According to Edgar Schein, organizational culture is the pattern of shared assumptions a group learns as it solves problems of external adaptation and internal regulation. These assumptions have proven to work well enough to be considered valid by the group, and therefore are taught to new members as the correct way to perceive, think, and feel.
Culture, then, refers to the aspects of groups or organizations that are the most stable and least flexible. It also may be thought of as a group or organization’s “style” and comprises such qualities as:
- Degree of confrontation, competitiveness, or collaboration
- Communication patterns
- What things and behaviors are really valued
- How group members get ahead
- Espoused values
- Rules of the game
- Emotional climate
- Entrenched skills
- Problem-solving & decision-making style
- Shared interpretations & meanings
- Organizational myths, legends, & history
- Common symbols, metaphors, & language
Can Culture Be Changed?
Any culture can become limiting to the extent its assumptions and values have become too rigid. The need for change arises when the culture can no longer adapt—either to new internal forces (people, processes, structures) or external factors (markets, economic trends, competitors, regulations). In either case, growth and improvement are stymied.
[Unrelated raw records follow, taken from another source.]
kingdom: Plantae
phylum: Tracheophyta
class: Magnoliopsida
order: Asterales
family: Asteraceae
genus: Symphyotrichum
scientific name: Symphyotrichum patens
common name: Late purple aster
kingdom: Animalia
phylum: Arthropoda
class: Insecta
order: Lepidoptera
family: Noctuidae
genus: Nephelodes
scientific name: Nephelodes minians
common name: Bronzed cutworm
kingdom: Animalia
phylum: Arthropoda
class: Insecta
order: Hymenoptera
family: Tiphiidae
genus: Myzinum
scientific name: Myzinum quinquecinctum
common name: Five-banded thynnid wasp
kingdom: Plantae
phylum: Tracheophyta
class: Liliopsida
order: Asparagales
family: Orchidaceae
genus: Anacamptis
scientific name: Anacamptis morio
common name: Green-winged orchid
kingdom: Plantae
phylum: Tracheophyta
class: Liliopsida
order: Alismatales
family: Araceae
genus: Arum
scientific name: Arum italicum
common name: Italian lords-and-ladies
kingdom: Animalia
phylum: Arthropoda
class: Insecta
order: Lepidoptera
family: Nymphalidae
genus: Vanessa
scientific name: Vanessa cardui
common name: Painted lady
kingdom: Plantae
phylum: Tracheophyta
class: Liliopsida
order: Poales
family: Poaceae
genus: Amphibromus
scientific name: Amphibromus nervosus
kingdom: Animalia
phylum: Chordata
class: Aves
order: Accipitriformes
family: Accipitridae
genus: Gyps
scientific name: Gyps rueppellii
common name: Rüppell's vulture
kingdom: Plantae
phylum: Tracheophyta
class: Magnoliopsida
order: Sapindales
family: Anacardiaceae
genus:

Typically, the seeds of culture are planted and cultivated by founders and leaders, who tend to impose their own values and assumptions on groups. This raises the question as to whether organizational culture can be changed without major changes in leadership. Our experience has been that culture change has to start at the top. Since there are good reasons why the culture has become what it is, resistance to culture change is inevitable. Real change requires very high motivation on the part of leadership, which usually requires something akin to a “back to the wall” competitive situation or major internal conflicts and impasses.